Ce traité croise la stylistique (le « mot juste » de Flaubert, le « show don't tell » de Tchekhov et James, l'économie de Strunk & White et d'Elmore Leonard), la rhétorique (figures, rythme, cadence), et le savoir-faire pratique de l'écriture de fantasy (la prose accordée au monde, le dosage de l'archaïsme et du jargon, la voix de personnage). Il ouvre la catégorie « Écriture & style » et s'articule avec les Traités du Dialogue, de la Description, du Rythme et des Points de vue. Les exemples cités appartiennent à leurs auteurs.

Mot de la fin

Le style n'est pas une parure qu'on ajoute : c'est la chair même du récit, la seule chose que le lecteur touche vraiment.
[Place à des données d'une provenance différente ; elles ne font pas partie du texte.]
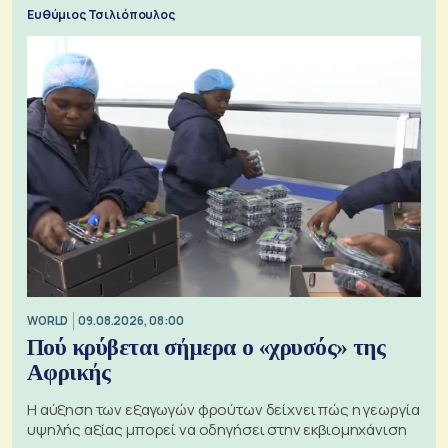
προς την Ασία
Ευθύμιος Τσιλιόπουλος
WORLD
09.08.2026, 08:00
Πού κρύβεται σήμερα ο «χρυσός» της
Αφρικής
Η αύξηση των εξαγωγών φρούτων δείχνει πώς η γεωργία
υψηλής αξίας μπορεί να οδηγήσει στην εκβιομηχάνιση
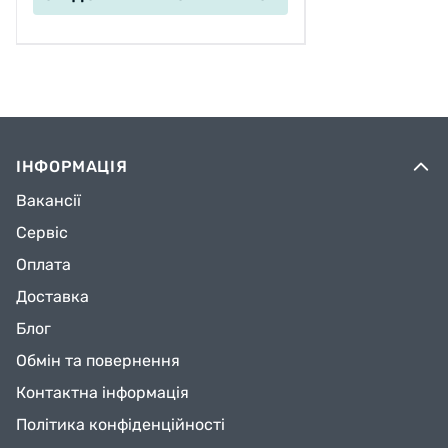
ІНФОРМАЦІЯ
Вакансії
Сервіс
Оплата
Доставка
Блог
Обмін та повернення
Контактна інформація
Політика конфіденційності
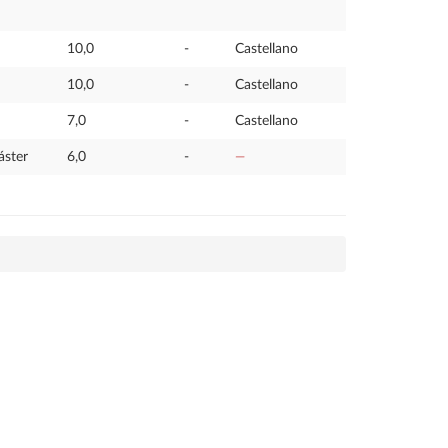
10,0
-
Castellano
10,0
-
Castellano
7,0
-
Castellano
áster
6,0
-
—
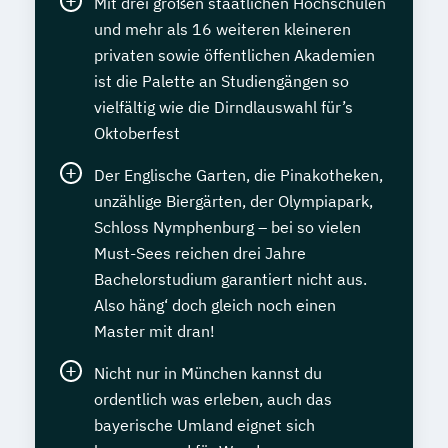
Mit drei großen staatlichen Hochschulen
und mehr als 16 weiteren kleineren
privaten sowie öffentlichen Akademien
ist die Palette an Studiengängen so
vielfältig wie die Dirndlauswahl für’s
Oktoberfest
Der Englische Garten, die Pinakotheken,
unzählige Biergärten, der Olympiapark,
Schloss Nymphenburg – bei so vielen
Must-Sees reichen drei Jahre
Bachelorstudium garantiert nicht aus.
Also häng‘ doch gleich noch einen
Master mit dran!
Nicht nur in München kannst du
ordentlich was erleben, auch das
bayerische Umland eignet sich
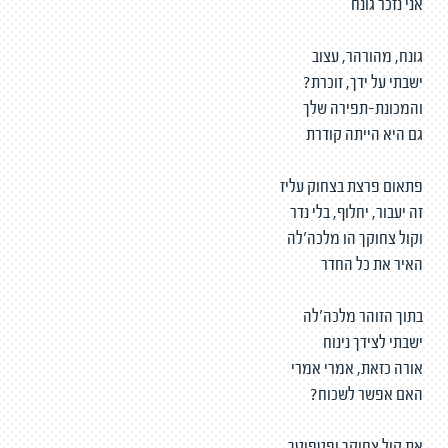
אני נזכר גונח
גונח, מהורהר, עצוב
ישבתי על ידך, זוכרת?
והמכונת-תפירה שלך
גם היא הייתה קודרת
פתאום פרצת בצחוק עליז
זה יעבור, יחלוף, בלי נדר
וקול צחוקך הו מלכה'לה
האיר את כל החדר
בתוך הזוהר מלכה'לה
ישבתי לצידך נינוח
אורה כזאת, אמרי אמרי
האם אפשר לשכוח?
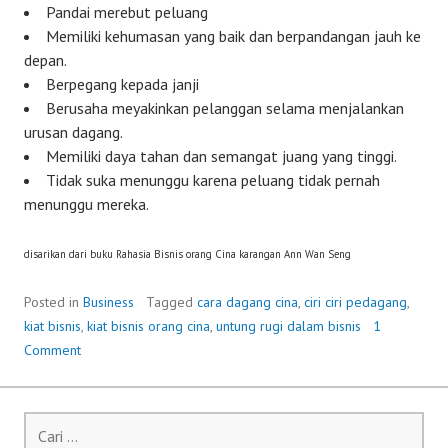
Pandai merebut peluang
Memiliki kehumasan yang baik dan berpandangan jauh ke
depan.
Berpegang kepada janji
Berusaha meyakinkan pelanggan selama menjalankan
urusan dagang.
Memiliki daya tahan dan semangat juang yang tinggi.
Tidak suka menunggu karena peluang tidak pernah
menunggu mereka.
disarikan dari buku Rahasia Bisnis orang Cina karangan Ann Wan Seng
Posted in
Business
Tagged
cara dagang cina
,
ciri ciri pedagang
,
kiat bisnis
,
kiat bisnis orang cina
,
untung rugi dalam bisnis
1
Comment
Cari
untuk:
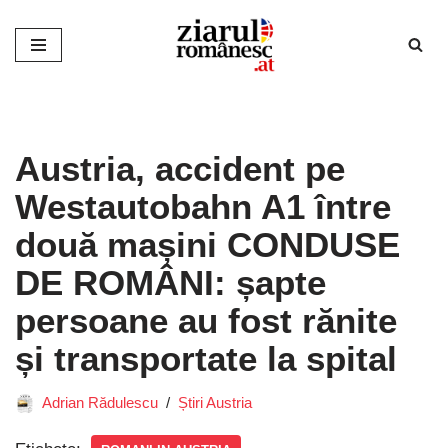
Sari
la
conținut
Austria, accident pe
Westautobahn A1 între
două mașini CONDUSE
DE ROMÂNI: șapte
persoane au fost rănite
și transportate la spital
Adrian Rădulescu
Știri Austria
Tout — le monde, les personnages, l'intrigue — ne lui parvient qu'à travers vos phrases. Le plus grand style n'est pas le plus orné : c'est le plus juste, celui où chaque mot porte, où le rythme épouse l'émotion, où la voix sonne comme nulle autre. Cherchez le mot exact, coupez le superflu, montrez plutôt que dire, lisez à voix haute — et par-dessus tout, écrivez assez pour que votre voix, un jour, devienne la vôtre. Elle est déjà là : il suffit de la dégager.